Alliée de l'homme depuis des temps immémoriaux, qualifiée de médecine douce, la phytothérapie agit de façon non violente, en profondeur sans agresser l'organisme, en stimulant ses défenses plutôt que de se substituer à elles, utilisant les principes actifs des plantes, révelant leurs bienfaits thérapeutiques.



Une longue et vieille histoire d'alliances homme plantes quelquefois redoutable et redoutée

Plantes médicinales, ces  «  éternelles »  amies de l'homme : phytothérapie, une médecine ancienne toujours attrayante
Bien avant les Sumériens, au moins 6000 ans avant notre ère, l'homme a utilisé les plantes pour se soigner. L''utilisation des plantes n'était pas sans danger pour lui car non seulement il n'avait pas la notion des dosages efficaces pour traiter telle ou telle affection mais il ne distinguait pas encore les plantes toxiques des plantes thérapeutiques. L'utilisation des plantes était souvent liée à des croyances religieuses ou à la magie et de ce fait on leur attribuait des pouvoirs surnaturels. La maladie était ainsi une punition divine pour des actes répréhensibles ou encore une possession par des êtres malfaisants. Exorciser le mal revenait à avoir recours à la sorcellerie utilisant certaines plantes, des plantes qui guérissaient !

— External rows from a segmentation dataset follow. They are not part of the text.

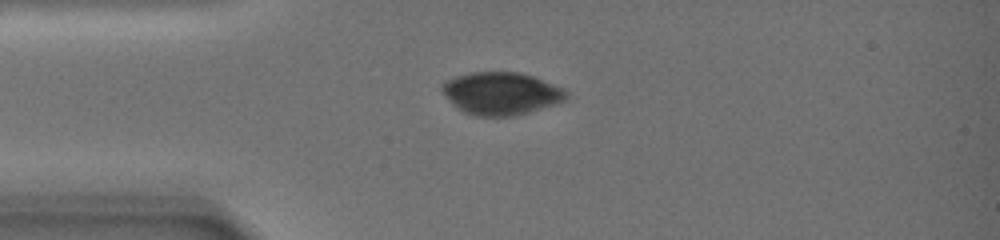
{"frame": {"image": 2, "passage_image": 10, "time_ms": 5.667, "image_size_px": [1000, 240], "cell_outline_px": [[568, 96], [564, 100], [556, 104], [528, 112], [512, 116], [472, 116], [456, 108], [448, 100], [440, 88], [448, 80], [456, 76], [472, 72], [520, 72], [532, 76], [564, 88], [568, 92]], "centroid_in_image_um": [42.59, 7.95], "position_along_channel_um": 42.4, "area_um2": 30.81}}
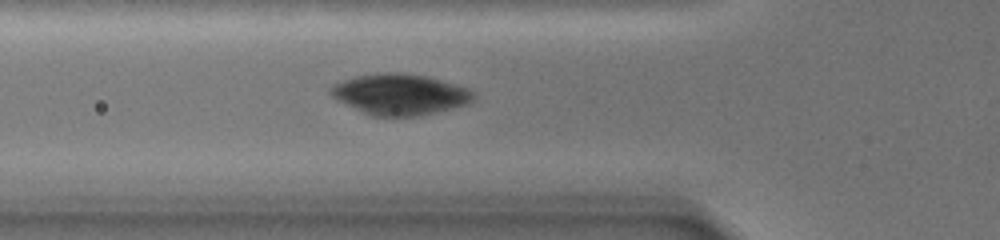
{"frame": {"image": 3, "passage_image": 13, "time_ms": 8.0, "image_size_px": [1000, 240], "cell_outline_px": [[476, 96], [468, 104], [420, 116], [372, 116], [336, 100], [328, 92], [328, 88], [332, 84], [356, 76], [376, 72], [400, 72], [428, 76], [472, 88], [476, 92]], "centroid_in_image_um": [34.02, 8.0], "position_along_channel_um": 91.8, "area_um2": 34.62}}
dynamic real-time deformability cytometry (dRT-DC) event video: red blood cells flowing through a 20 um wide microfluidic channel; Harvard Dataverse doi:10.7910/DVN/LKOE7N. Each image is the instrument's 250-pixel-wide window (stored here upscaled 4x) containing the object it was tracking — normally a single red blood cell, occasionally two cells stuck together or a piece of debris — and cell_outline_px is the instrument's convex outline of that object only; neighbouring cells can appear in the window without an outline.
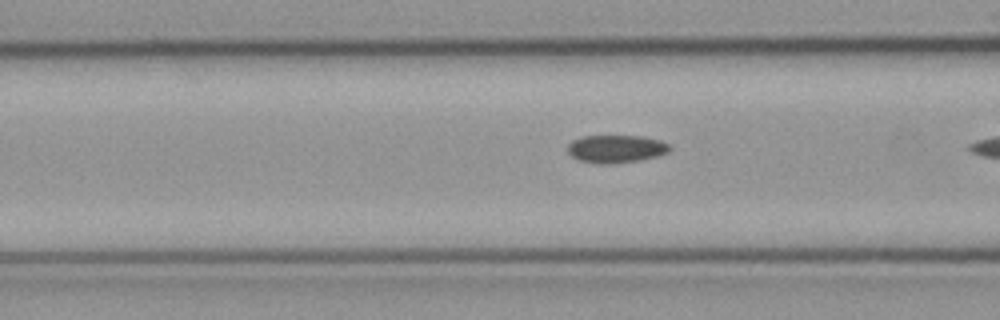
{"species": "common noctule bat (a hibernating species)", "species_latin": "Nyctalus noctula", "temperature_condition": "cold", "stored_images_in_passage": 17, "camera_frame_rate_fps": 3000, "um_per_image_px": 0.085, "animal": {"sex": "male", "body_mass_g": 23.1, "forearm_length_mm": 52.7}, "frame": {"image": 1, "passage_image": 16, "time_ms": 5.0, "image_size_px": [1000, 320], "cell_outline_px": [[672, 148], [668, 152], [656, 156], [640, 160], [612, 164], [604, 164], [580, 160], [572, 156], [568, 152], [568, 144], [572, 140], [580, 136], [644, 136], [660, 140], [668, 144]], "centroid_in_image_um": [52.37, 12.64], "position_along_channel_um": 114.2, "area_um2": 16.53}}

L'évolution de la connaissance des plantes médicinales par l'expérimentation, et probablement par l'observation des animaux dans leur sélection des plantes pour se nourrir, s'est concrétisée chez les herboristes et guérisseurs de l'antiquité par l'établissement de listes d'espèces et de formules de remèdes à base de plantes comme en témoignent les premiers textes rédigés par les Sumériens sur des tablettes en argile datant de 3000 ans avant J.-C. gravées en caractères cunéiformes. Ces listes regroupaient déjà une centaine de plantes médicinales.

En Chine, il y a environ 5000 ans, l'empereur Chen Nong passionné par la phytothérapie répertorie plus de 365 plantes médicinales On lui attribue également les premiers traitements
par l'acupuncture. Aux Chinois revient également le mérite de la découverte des vertus thérapeutiques de l'opium. Dans l'Egypte ancienne, près de 2400 ans av. J.-C., les papyrus révèlent que la phytothérapie était pratiquée par des médecins spécialisés dans le traitement des différentes maladies. Ils possédaient des jardins particuliers dans lesquels on retrouvait genévrier, grenadier, ail, cumin, lin etc. Ainsi, toutes les civilisations antiques chinoise,
mésopotamienne, grecque, égyptienne, indienne, perse, sud-américaine et européenne avaient appris à discerner les plantes à effet thérapeutique des autres plantes et surtout des plantes toxiques. Résultat : l'inventaire des plantes médicinales propres à chaque région et toute une panoplie de remèdes. Les plantes toxiques ont été également répertoriées pour la
prévention mais parfois pour un usage criminel telle la ciguë connue déjà comme poison en 399 av. J.-C. Socrate fut condamné à en boire accusé d'avoir corrompu la jeunesse d'Athènes.


Grecs et romains consolident l'essor de la phytothérapie, les arabes synthétisent les connaissances gréco-romaines et y ajoutent leurs propres découvertes.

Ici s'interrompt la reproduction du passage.